Here p is a pointer and an integer is assigned to a pointer and when printed though it is a pointer it is printing the value at the address.

p is a pointer to a char, and an attempt is made to assign it to the char 9 (tab char incidentally). This would make p a pointer to the address 9 in memory which would be a bad thing if you were to attempt to use the pointer.

The about program should give you an error telling you that it can not convert char to char *.

Here again we see that pointer and arrays are closely linked. An array variable is a pointer to the beginning of the the array. The operator [ ] works like an alias for the dereferencing operator *. So Array[i] is the same thing as *(Array + i).

So the line p = (buf + 1)[5] translates to p = *((buf + 1) + 5). Which is the same as p = *(buf+6) which is the same as p = buf[6] (which is why you should get the error because buf[6] is of type char, and p is of type char *.)

This might help:

Instead of showing error, it is printing the value of the corresponding element in the array.A further insight into the problem would be helpful to me.

Ummm... What compiler are you using? And you could you post the output?

That program should not compile correctly (unless I am all wrong). -- AND I am wrong, the program compiles just fine when I select C rather than C++.
instead it gives me a warning:
warning C4047: '=' : 'char *' differs in levels of indirection from 'char '

The program should print out '9'.

Now keep in mind that '9' is an address, not a value.
For example the program produces the output:
p = 9, buf[6] = 9, &buf[6] = 1245046
I cannot print out *p since the program does not have rights to access this area of memory, but if I could the chances are it would not be 9.

again (buf+1)[5] is the same thing as *((buf+1)+5) = *(buf+6) = buf[6] and buf[6] is a char, not a char *. If your compiler made p == &buf[6] then you should get another compiler because yours is broken (well non-standard really).

i am using gcc compiler and the output is 9

I still dont understand u saying that it prints 9 and it is an address...how do that 9 comes into picture

buf[6] = 9. It is an char whose numeric value is 9 (so it is the tab character).

buf is a pointer to the character buf[0]. (buf+1) is a pointer to the character buf[1].

The operator [] is equivalent to a dereference of an offset. So buf[x] equivalent to *(buf+x).

if you don't believe me on this: try using the notation x[buf], for example 6[buf] == 9 because *(6+buf) = *(buf+6) = buf[6] = 9.

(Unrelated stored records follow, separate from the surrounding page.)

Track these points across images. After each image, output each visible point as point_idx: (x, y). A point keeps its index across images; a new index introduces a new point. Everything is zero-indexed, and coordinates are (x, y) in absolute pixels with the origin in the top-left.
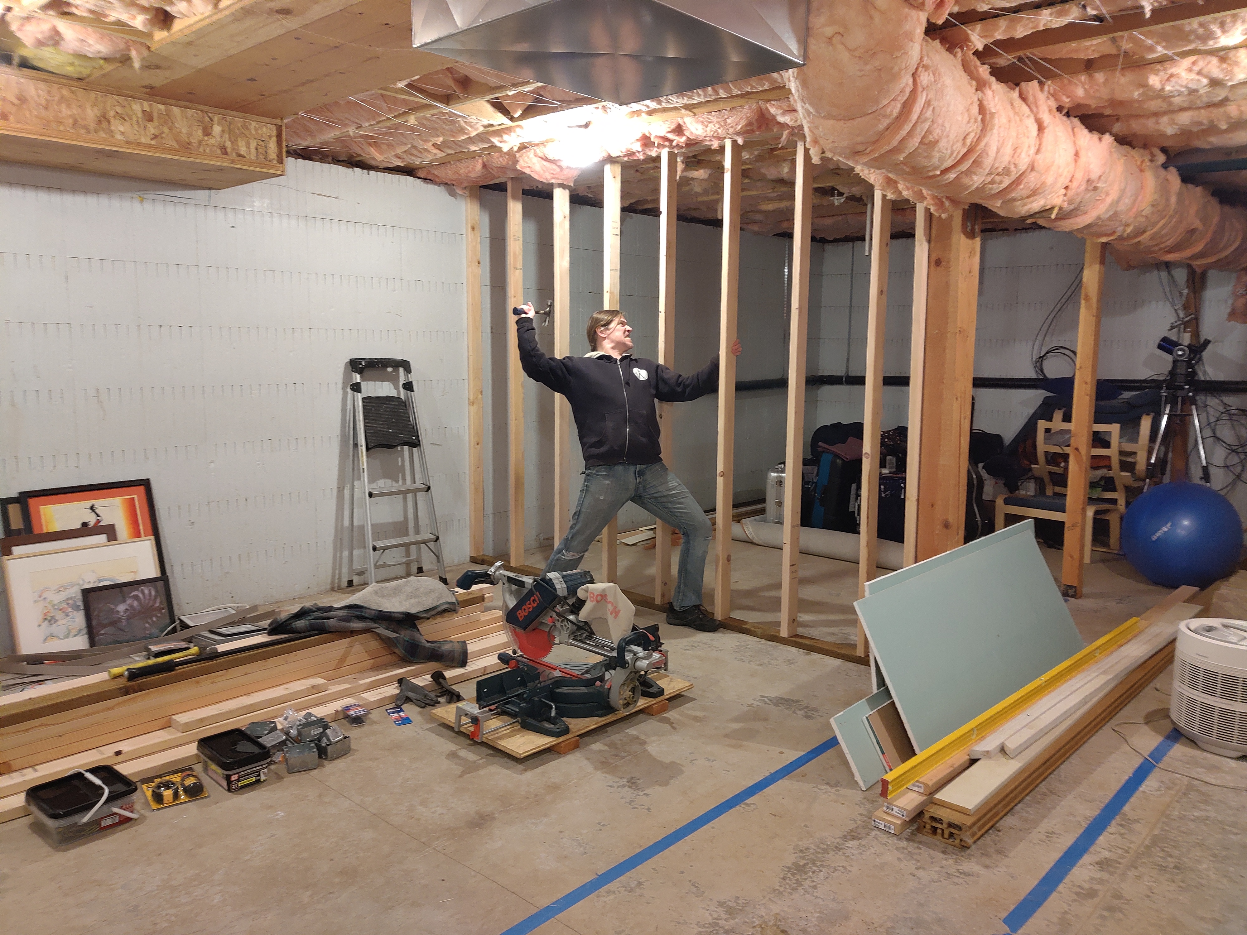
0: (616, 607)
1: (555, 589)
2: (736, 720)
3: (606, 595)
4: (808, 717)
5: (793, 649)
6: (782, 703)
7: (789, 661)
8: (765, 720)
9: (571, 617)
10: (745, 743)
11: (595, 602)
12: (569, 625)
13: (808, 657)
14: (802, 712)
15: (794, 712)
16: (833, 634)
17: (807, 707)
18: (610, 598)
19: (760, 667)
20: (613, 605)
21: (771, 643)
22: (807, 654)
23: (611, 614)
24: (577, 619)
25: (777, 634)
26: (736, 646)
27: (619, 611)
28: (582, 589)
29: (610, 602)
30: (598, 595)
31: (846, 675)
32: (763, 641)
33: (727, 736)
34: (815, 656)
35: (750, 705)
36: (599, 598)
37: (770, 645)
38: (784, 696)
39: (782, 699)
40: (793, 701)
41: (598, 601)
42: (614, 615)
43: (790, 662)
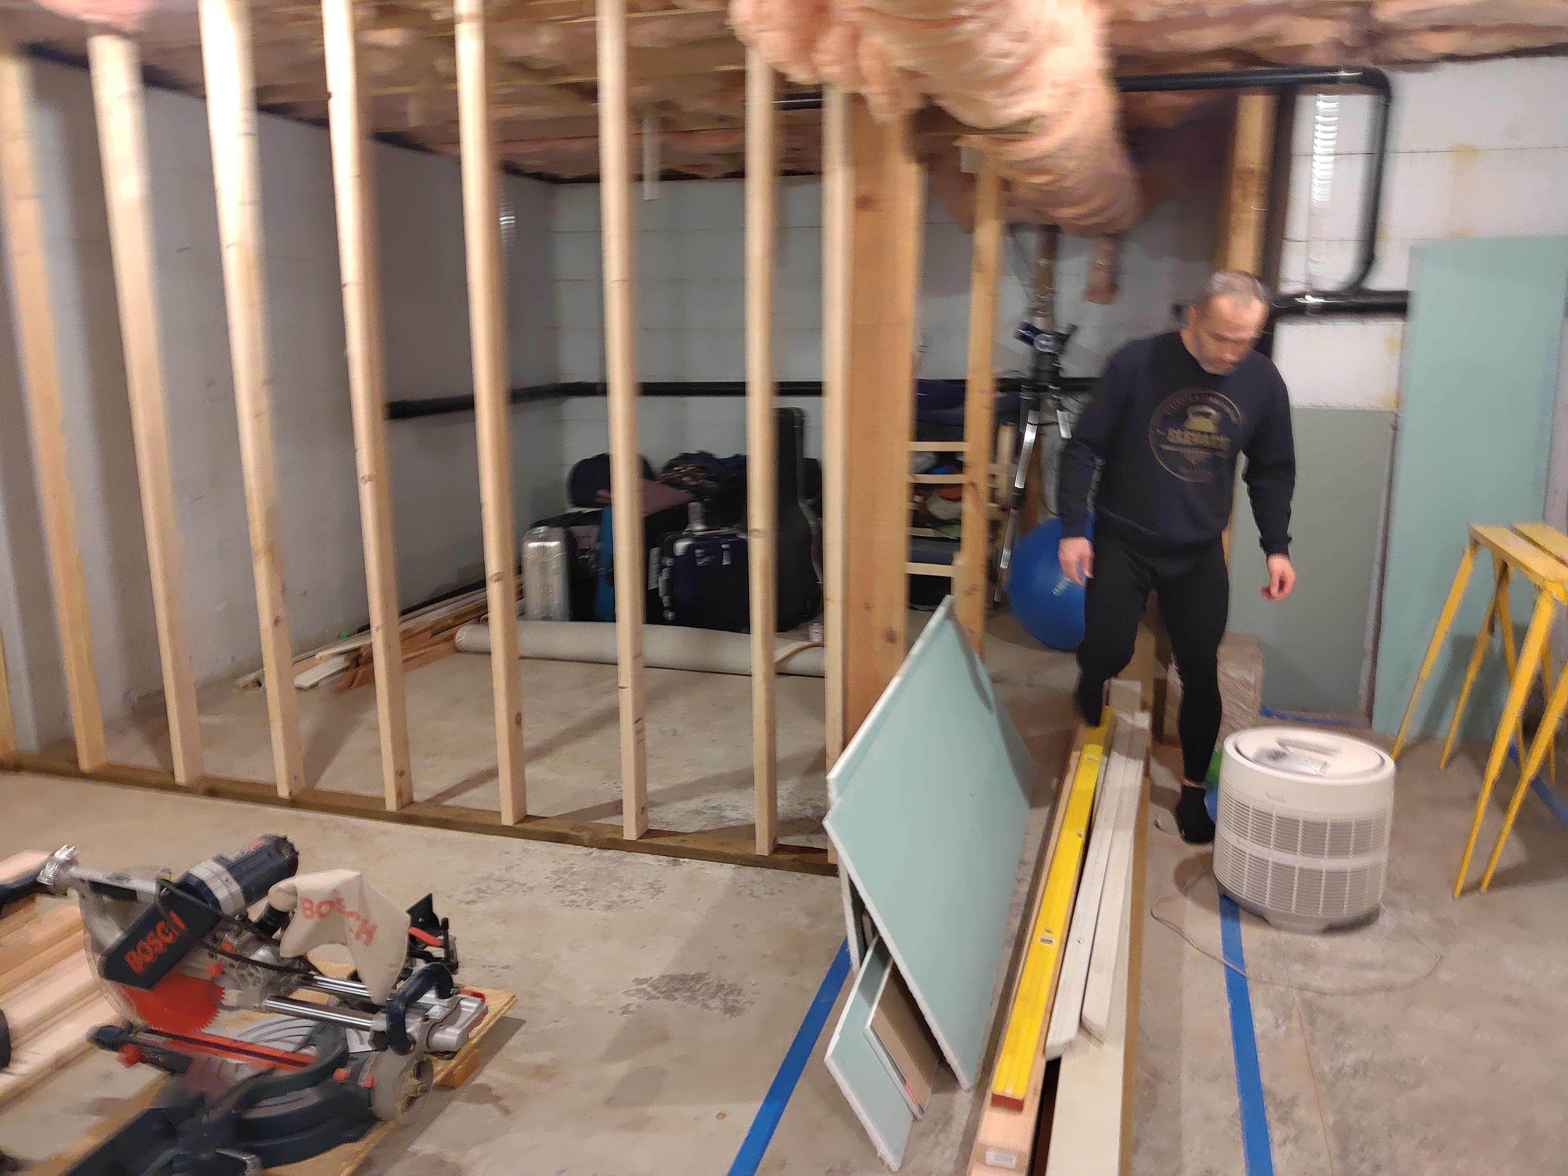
0: (366, 922)
1: (216, 902)
2: (615, 1052)
3: (340, 901)
4: (731, 1010)
5: (649, 859)
6: (677, 990)
7: (651, 885)
8: (663, 1038)
9: (262, 954)
10: (650, 1111)
11: (316, 919)
12: (261, 973)
13: (678, 870)
14: (715, 1003)
15: (705, 1006)
16: (698, 812)
17: (720, 987)
18: (351, 905)
19: (610, 914)
20: (358, 918)
21: (609, 853)
22: (675, 864)
23: (358, 937)
24: (276, 954)
25: (618, 836)
26: (555, 872)
27: (375, 927)
28: (281, 890)
29: (351, 914)
30: (321, 904)
31: (751, 895)
32: (596, 852)
33: (610, 1102)
34: (690, 865)
35: (625, 1010)
36: (325, 909)
37: (610, 859)
38: (674, 972)
39: (673, 978)
40: (693, 978)
41: (322, 916)
42: (364, 937)
43: (655, 889)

So the notation (buf+1)[x] becomes *((buf+1)+x), which is equivalent to *(buf+(x+1)), which is equivalent to buf[x+1]. So (buf+1)[5] is the same thing as writing buf[1+5] which is the same thing as buf[6].

So p = (buf+1)[5]; is the same thing as writing p = buf[6]; Since buf[6]==9, this means that p==9.

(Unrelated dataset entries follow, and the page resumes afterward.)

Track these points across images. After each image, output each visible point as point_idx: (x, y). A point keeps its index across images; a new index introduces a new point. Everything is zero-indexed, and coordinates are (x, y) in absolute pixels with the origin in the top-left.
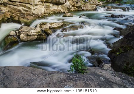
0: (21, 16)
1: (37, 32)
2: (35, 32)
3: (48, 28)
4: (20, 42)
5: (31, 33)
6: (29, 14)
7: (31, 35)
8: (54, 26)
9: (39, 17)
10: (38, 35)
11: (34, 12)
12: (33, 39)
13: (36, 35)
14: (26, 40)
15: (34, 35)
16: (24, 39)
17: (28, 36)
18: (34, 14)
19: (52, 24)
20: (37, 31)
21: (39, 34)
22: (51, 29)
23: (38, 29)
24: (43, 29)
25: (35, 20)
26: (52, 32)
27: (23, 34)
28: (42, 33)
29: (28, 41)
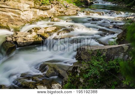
0: (9, 22)
1: (33, 36)
2: (31, 37)
3: (43, 32)
4: (17, 47)
5: (28, 37)
6: (18, 20)
7: (28, 40)
8: (48, 30)
9: (28, 22)
10: (34, 40)
11: (23, 18)
12: (30, 44)
13: (33, 39)
14: (23, 45)
15: (30, 39)
16: (21, 44)
17: (24, 41)
18: (23, 20)
19: (46, 28)
22: (47, 33)
23: (34, 34)
24: (38, 33)
25: (24, 25)
26: (48, 35)
27: (20, 40)
28: (38, 37)
29: (24, 46)
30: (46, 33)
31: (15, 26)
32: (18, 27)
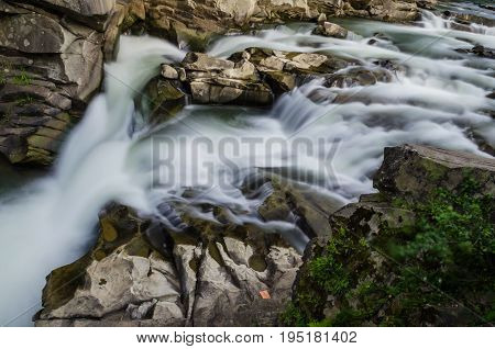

Now the important thing to remember is that buf[6] is a value. p is a pointer. So if p=9 then p is a pointer that points to the address 9, and the VALUE *p is equal to whatever is stored at that address.

So when p prints out as the number 9, you have to remember that p is not an integer, it is a pointer. a pointer points to something. It is the address of something. If p=1 then p points to the first byte in the computers memory (well technically the first byte in the current memory scheme -- and assuming that a char is 1 byte). If p=10 then p points to the 10'th byte. If p = 1024 than p points to the second kilobyte. Etc.

Lets say we left p=(buf+1)[5]; then we asked the computer to print out p[buf-9+i] where i went from 0 to 7.

well p[buf-9+i] = *(p+buf-9+i) = *(9+buf-9+i) = *(buf+ (9-9) +i) = *(buf+i)=buf[i]



so we would expect (and indeed we will see) the output of the program to be:
1, 2, 3, 4, 5, 6, 9, 8 which is indeed the original array.